I continue walking, partly on ice, partly in shallow water. Then I can paddle again. But not for long. Soon I reach another ice field, this one looking very unstable. So I cross the ice by staying in my kayak and pushing myself forward with the hands. Ouch – the vertical ice needles hurt, even through the neoprene gloves. Alas it’s only 15 meters to cross, then I’m in open water again.
The rest of the tour? Slowly paddling back to the starting point – taking off the dry suit – putting on soft shell and down jacket because I feel cold – put the kayak onto the cart and attach it to the belt – walking home. The tour took 5 hours, 40 minutes. 5 km of walking, round 10 km of paddling. Here’s a sketch:
Legend: on foot | kayak
The warm weather of the last ten days has made the snow melt quickly. Many birds have arrived, among others swans, geese, cranes and northern lapwings. The first spring flowers are blooming and butterflies flutter around.
Some days before I still had up to 40 cm of snow in my backyard, now there are only some snowy patches left that probably will thaw away soon.

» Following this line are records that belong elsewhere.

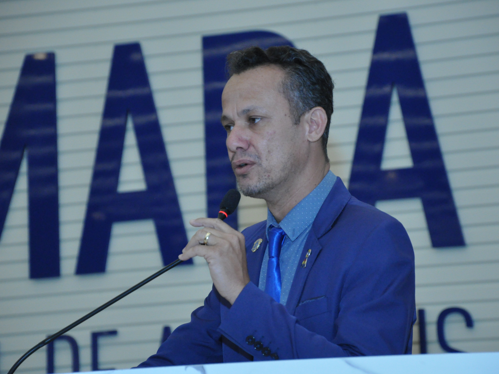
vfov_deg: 8.7
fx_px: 2473
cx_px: 262
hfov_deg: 11.5
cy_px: 187
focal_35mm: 172
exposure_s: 1/160
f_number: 5.6
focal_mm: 105
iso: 2000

Even at Storgrundet – my favourite beach and one of the places where the sea ice uses to remain longest – the first large patches of open water can be seen.
Since most of the sea ice has been vanished I want to open the kayak season this week. I need however another starting point than Storgrundet. Even though the ice has holes, most of it is still thick enough to walk onto. I met a couple that crossed the ice to visit their cabin. The man told me, that he crossed the ice a week ago, too – by car!